He also maintained a close relationship with the Director of the Imperial Post Office, Heinrich von Stephan. Through this connection, he was able to obtain orders for new telegraph and telephone offices in Leipzig, Hanover and Stettin. In 1896, he set up a booth in a pavilion at the Great Industrial Exposition of Berlin, to introduce visitors to the potentials of telephony. Three years later, he converted DeTeWe into a "Gesellschaft mit beschränkter Haftung" (GmbH, roughly the equivalent of an LLC); becoming a member of the supervisory board. By 1900, he had left the company, retiring to his private estate, "Gut Sophienwalde" (named after his wife), in Kolberg.
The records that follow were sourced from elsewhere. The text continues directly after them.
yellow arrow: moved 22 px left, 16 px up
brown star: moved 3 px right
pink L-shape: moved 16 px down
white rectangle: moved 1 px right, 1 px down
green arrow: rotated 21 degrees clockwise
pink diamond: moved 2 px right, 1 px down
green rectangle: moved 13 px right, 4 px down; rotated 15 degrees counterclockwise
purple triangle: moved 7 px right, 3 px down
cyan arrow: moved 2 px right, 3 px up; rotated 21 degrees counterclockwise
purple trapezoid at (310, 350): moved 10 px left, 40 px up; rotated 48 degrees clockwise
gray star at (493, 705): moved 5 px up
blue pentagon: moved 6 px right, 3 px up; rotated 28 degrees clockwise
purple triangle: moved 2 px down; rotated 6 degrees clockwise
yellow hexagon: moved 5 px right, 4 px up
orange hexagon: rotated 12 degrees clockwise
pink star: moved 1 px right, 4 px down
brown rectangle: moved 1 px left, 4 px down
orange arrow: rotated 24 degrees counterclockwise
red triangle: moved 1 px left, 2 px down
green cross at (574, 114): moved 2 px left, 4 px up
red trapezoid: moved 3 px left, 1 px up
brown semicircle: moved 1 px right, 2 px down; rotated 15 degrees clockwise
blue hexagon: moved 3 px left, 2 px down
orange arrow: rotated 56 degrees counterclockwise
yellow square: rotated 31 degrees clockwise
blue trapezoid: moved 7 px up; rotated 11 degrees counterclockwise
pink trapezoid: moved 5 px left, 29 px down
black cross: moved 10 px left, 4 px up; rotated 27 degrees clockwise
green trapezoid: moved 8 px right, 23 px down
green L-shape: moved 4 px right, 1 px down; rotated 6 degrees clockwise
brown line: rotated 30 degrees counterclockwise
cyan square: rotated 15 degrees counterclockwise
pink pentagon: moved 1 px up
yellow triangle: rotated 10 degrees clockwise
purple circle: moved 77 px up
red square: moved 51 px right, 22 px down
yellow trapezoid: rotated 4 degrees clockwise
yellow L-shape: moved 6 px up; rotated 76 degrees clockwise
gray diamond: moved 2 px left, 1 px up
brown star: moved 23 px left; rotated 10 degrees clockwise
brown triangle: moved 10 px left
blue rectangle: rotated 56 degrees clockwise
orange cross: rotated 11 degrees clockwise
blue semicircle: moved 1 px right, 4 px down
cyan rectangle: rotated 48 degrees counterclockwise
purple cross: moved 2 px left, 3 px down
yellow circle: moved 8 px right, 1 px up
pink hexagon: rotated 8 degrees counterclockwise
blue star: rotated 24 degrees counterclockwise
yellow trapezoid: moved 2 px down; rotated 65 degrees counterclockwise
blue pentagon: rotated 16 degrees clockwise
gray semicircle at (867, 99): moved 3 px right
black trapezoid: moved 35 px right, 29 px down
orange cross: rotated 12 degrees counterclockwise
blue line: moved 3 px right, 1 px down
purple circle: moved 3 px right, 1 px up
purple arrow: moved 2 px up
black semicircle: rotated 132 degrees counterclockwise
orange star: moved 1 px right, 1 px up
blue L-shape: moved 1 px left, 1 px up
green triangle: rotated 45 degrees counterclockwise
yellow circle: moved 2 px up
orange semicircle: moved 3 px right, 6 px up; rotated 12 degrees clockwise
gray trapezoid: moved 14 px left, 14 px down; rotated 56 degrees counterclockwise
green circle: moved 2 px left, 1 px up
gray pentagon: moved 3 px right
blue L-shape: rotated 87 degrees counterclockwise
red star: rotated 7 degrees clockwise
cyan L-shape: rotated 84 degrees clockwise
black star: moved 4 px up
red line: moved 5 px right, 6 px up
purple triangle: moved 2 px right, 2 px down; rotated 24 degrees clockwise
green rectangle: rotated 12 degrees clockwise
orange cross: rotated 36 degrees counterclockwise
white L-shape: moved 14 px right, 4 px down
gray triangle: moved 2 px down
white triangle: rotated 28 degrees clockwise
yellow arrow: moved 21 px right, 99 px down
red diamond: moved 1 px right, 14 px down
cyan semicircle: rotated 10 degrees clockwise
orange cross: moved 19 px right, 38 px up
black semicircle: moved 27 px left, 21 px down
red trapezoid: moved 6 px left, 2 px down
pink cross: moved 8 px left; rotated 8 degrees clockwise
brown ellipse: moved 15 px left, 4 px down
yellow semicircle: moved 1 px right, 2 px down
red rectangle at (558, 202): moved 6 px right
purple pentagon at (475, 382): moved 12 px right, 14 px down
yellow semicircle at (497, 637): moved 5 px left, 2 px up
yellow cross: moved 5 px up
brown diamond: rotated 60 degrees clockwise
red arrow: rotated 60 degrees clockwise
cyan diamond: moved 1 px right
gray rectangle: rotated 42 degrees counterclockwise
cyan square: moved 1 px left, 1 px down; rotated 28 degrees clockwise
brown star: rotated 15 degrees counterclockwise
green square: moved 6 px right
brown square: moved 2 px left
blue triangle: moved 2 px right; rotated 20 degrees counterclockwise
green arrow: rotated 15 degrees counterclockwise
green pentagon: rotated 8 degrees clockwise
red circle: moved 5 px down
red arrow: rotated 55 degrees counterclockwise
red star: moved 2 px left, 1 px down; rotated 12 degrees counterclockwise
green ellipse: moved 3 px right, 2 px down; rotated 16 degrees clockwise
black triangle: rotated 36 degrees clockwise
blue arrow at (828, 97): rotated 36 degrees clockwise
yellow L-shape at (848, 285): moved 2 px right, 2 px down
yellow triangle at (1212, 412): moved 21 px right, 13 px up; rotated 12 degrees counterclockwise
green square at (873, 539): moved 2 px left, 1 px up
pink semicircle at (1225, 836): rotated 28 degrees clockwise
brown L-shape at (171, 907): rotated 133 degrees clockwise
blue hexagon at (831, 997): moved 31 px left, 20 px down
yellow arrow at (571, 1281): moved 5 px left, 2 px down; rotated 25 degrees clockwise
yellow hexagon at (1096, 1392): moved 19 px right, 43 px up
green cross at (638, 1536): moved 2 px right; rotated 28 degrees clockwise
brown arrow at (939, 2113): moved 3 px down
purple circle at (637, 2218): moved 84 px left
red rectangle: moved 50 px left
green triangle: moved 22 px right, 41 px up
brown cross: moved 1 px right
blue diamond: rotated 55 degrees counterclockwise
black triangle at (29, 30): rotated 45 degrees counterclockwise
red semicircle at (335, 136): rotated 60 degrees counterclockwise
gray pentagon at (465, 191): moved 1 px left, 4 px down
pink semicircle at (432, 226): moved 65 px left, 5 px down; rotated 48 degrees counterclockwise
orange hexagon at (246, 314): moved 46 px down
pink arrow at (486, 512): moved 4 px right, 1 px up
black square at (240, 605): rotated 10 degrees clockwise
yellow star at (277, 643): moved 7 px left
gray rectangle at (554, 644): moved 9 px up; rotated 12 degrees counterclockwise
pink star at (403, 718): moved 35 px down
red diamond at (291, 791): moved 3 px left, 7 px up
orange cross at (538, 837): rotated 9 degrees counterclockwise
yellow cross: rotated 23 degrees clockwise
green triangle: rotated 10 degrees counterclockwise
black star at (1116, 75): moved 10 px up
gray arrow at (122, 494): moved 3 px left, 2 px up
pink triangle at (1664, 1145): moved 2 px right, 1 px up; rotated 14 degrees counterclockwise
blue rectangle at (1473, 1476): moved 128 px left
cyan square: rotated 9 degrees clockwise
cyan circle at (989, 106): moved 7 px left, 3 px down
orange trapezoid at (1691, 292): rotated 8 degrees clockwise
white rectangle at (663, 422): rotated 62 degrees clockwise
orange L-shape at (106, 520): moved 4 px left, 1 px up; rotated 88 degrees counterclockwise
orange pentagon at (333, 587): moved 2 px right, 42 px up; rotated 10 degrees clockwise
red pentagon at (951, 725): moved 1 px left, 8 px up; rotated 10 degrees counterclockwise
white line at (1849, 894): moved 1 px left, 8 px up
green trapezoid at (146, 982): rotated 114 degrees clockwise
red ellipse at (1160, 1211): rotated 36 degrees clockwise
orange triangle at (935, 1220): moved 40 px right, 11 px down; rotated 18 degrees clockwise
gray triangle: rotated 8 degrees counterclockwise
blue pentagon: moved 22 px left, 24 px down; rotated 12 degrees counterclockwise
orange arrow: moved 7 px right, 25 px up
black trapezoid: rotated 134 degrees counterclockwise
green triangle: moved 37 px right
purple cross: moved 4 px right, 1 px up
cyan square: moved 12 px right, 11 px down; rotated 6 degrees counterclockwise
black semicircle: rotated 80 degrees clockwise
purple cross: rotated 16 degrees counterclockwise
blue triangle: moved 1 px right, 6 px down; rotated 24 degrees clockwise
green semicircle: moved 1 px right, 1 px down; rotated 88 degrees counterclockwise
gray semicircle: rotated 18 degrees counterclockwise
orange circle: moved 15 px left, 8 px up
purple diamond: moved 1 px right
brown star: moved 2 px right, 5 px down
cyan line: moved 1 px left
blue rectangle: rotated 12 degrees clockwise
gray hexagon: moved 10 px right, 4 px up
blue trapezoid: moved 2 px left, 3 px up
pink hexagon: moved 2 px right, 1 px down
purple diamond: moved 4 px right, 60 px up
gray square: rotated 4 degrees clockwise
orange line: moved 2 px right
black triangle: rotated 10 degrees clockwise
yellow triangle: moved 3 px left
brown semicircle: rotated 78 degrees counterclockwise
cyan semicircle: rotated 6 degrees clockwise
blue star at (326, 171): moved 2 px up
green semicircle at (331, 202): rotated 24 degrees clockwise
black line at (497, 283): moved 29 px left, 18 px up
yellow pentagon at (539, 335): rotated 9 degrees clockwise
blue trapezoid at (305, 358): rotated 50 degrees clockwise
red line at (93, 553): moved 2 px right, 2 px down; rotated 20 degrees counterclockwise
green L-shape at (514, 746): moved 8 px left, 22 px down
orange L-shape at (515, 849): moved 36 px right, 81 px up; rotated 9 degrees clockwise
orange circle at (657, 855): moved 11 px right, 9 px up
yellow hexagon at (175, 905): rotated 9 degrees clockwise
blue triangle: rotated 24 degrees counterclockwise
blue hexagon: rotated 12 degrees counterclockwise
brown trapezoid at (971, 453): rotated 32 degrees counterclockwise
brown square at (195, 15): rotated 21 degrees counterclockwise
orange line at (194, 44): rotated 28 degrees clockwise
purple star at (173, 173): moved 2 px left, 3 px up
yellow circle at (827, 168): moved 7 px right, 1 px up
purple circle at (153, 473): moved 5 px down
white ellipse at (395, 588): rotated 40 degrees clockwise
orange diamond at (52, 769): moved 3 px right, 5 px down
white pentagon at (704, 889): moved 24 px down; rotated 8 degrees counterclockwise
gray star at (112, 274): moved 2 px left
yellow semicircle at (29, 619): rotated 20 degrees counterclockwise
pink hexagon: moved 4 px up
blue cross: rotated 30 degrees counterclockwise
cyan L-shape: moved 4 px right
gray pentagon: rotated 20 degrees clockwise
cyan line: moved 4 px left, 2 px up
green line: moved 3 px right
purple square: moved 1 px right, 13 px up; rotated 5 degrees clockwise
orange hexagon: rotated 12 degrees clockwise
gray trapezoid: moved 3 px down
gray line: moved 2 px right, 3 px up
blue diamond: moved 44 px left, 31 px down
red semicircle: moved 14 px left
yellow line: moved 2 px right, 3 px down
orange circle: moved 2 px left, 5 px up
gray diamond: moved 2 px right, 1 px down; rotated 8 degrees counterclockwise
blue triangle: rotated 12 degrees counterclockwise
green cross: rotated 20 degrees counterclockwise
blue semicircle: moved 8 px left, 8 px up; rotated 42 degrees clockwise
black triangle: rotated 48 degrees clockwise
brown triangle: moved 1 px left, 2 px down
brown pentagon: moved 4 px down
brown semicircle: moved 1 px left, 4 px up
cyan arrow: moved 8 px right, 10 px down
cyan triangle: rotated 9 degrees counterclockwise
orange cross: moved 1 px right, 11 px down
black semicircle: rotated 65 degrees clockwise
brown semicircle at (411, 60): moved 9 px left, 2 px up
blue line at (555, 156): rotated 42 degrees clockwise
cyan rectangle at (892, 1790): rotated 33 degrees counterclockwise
He was however, not the sort of person to remain idle. It became obvious to him that the steam plows used by the local farmers were cumbersome and inefficient. So, in 1905, together with one of his former engineers, he devised a motor plow, with three plowshares. He was awarded a patent for it in 1909. By 1911 his new company, "Stock Motorpflug GmbH", was producing two plows a day. The company was in business, under various names and ownerships, until the factory was destroyed in 1943, during World War II.

He died unexpectedly, aged only fifty-four, from a heart condition. His grave features the statue of a blacksmith, created by the sculptor, Gerhard Janensch. Streets have been named after him in Hagenow, Schwerin and Ahrensfelde. A gymnasium in Hagenow was dedicated to him in 1999.